計測/分析装置は物理現象の変化を最終的には電圧の変化として測定するものが多い。それらの信号は自然界からのノイズを含んでおり、デジタル変換には特別な配慮が必要である。第一に、そのような計測システムの設計者は計測する信号の周波数および精度(分解能)を十分うまく推定しなければならない。
多くの計測システム設計で見られる設計上の誤りは、ユーザ要求である感度(S/N比)や最小検知感度などから AD コントローラの分解能を決定することである。例として感度がノイズレベルの絶対値で表現できる紫外分光検出器を取り上げる。装置仕様としてのノイズレベルを 10-7AU (0.1mAU), またレスポンス範囲を2.0AUと仮定する。単純な吸光度強度軸をノイズが 1 LSB の信号として観測できるためには 5x10-8のビット分解能が必要であり、24ビット符合なし整数の分解能 (16,777,216)に相当する。実際にノイズ成分を信号として読み取るにはこの5倍から10倍のビット分解能が必要となる。
上記の計算は、測定信号が直流の場合であるが実際にはノイズを含め変化のある信号を測定しなければならないため、Aparture error を考慮しなければならない。かりに測定対象の信号周波数が 44kHz である場合 24bit で AD が正しく計測できるための入力クロックはおよそ 0.43ps 以下の精度を保たなければならず、回路は極めて高価となる。

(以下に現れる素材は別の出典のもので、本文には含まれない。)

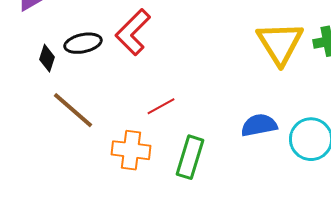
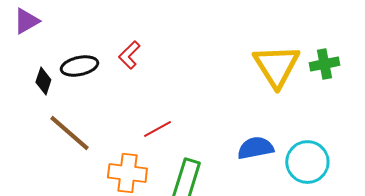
red L-shape: (133, 32) -> (129, 55), size x0.6

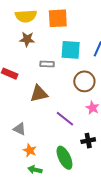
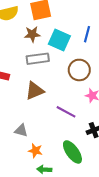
brown star: (27, 39) -> (32, 34), moved
cyan square: (71, 50) -> (59, 40), turned 30
gray rectangle: (47, 64) -> (38, 59), size x1.5

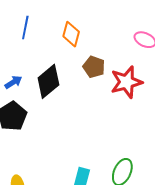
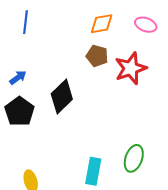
orange diamond: (71, 34) -> (102, 24), moved, turned 70
black diamond: (48, 81) -> (62, 97), moved

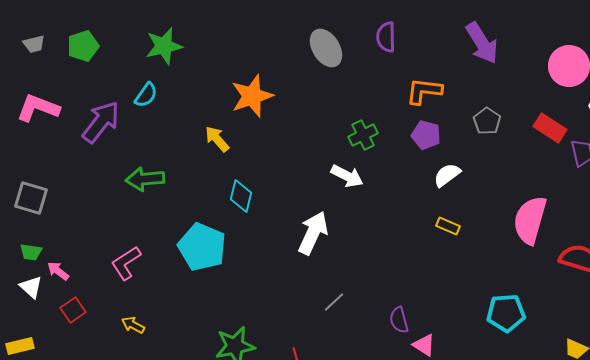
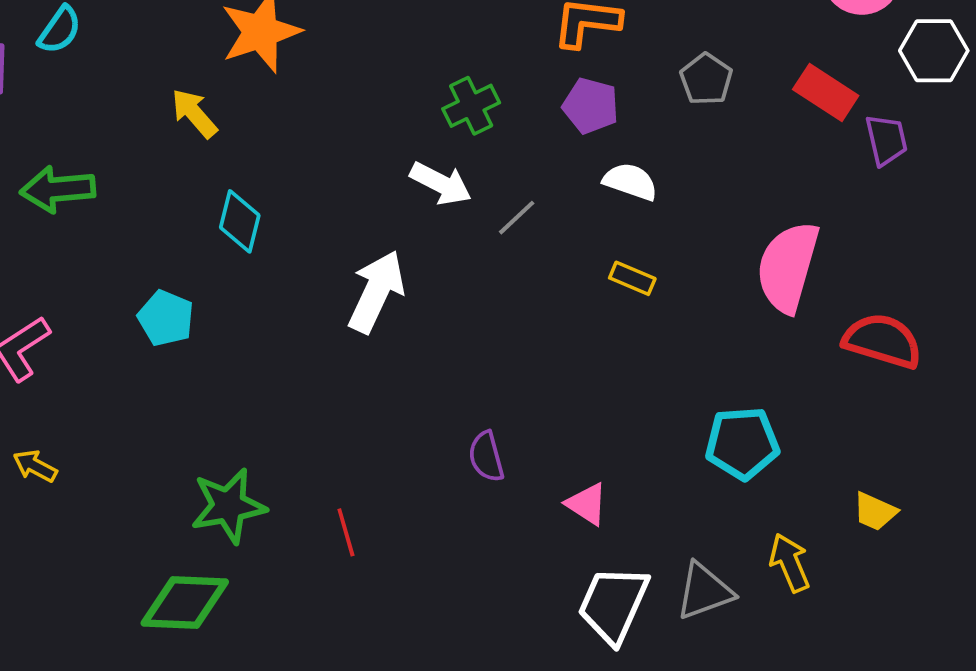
white semicircle: (447, 175) -> (630, 182), turned 56
cyan pentagon: (202, 247) -> (166, 318), size x0.6
gray line: (334, 302) -> (517, 218), moved
purple semicircle: (399, 320) -> (486, 457), moved

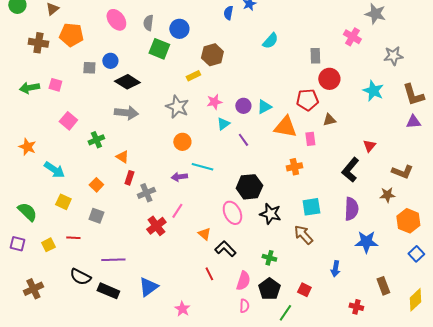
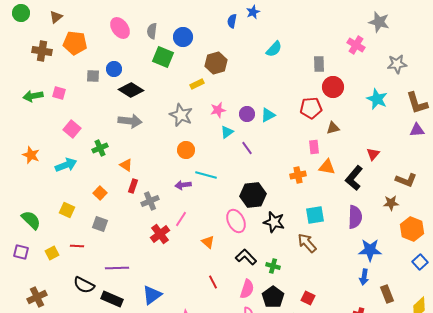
orange triangle: (285, 127) -> (327, 167), moved, size x0.7
cyan arrow: (54, 170) -> (66, 165), moved, turned -55
black L-shape: (225, 249) -> (246, 257), moved
blue arrow: (335, 269) -> (364, 277), moved

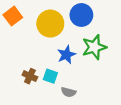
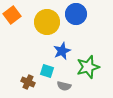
green star: (94, 47) -> (88, 67), moved
brown cross: (30, 76) -> (28, 82), moved

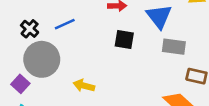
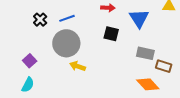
gray rectangle: (174, 47) -> (145, 53), moved
gray circle: (42, 59) -> (66, 43), moved

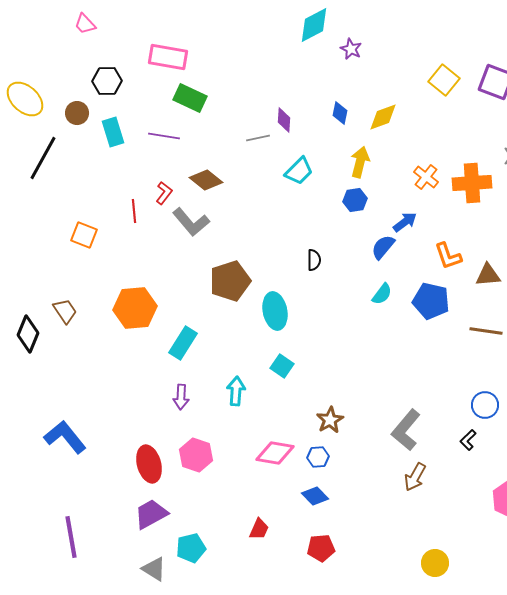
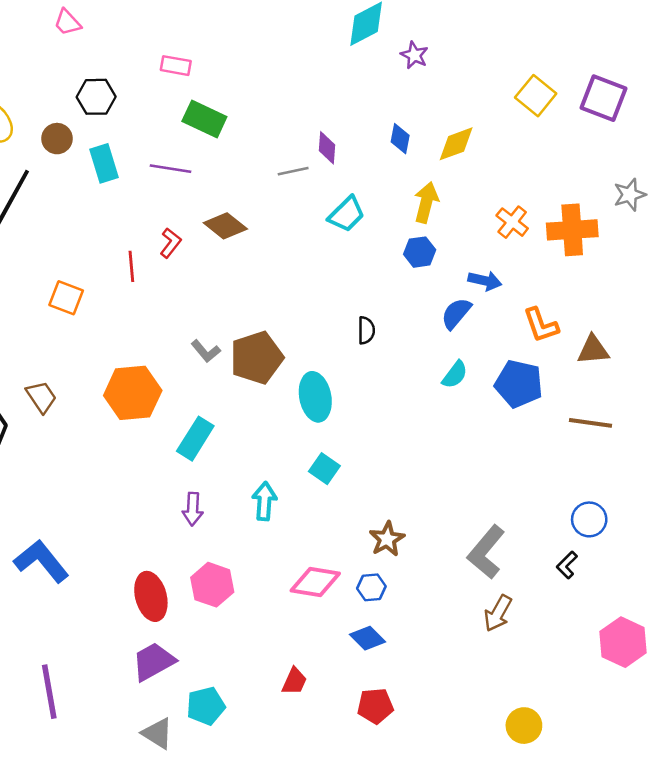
pink rectangle: (168, 57) -> (176, 66), size x0.6
gray L-shape: (191, 222) -> (206, 351), moved, size x0.6
blue arrow: (405, 222) -> (485, 281), turned 50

実際の信号測定系ではよりビット分解能の低い AD コンバータを高速に作動させ、積算を行うことによって比較的安価な回路で十分な強度軸の精度を得るよう設計している。例えば前述の紫外分光検出器の例では 1MHz の速度で 16bit AD コンバータを駆動し 1024回の積算を行うことで 25bit 程度の分解能を得ている。
Signal ${S}$ to noise $N$ ratio with respect to $n$ times signal averaging is
\[ \frac{S}{N} = \frac{n S}{\sqrt{n \sigma^2}} = \sqrt{n} \frac{S}{\sigma}\]
故に、1024回の積算では理想的条件で S/N は32倍改善する。なお、ここに掲げた例は紫外吸収スペクトルに基づく分光検出器であるので、実際に測定している信号は全透過光に対するサンプル透過光の比である。すなわち相当に強い信号(全透過光)からサンプルによってわずかに信号が減衰する量を見ている。検出デバイスが比較的飽和に近い信号をモニタしている状態がサンプル濃度ゼロの状況であるため、このような処理系では検知器自身の直線応答性に注意が必要である。
ちなみに、吸光度 (AU) と光の強度との関係は、
Absorbance is a quantitative measure expressed as a logarithmic ratio between the radiation falling upon a material and the radiation transmitted through a material.
\[ A_{\lambda} = - \log(\frac{I_1}{I_0}) \]
where $A_{\lambda}$ is the absorbance at a given wavelength of light, $I_1$ is the intensity of the light that has passed through the sample material, and $I_0$ is the intensity of the light before it passes through the sample material.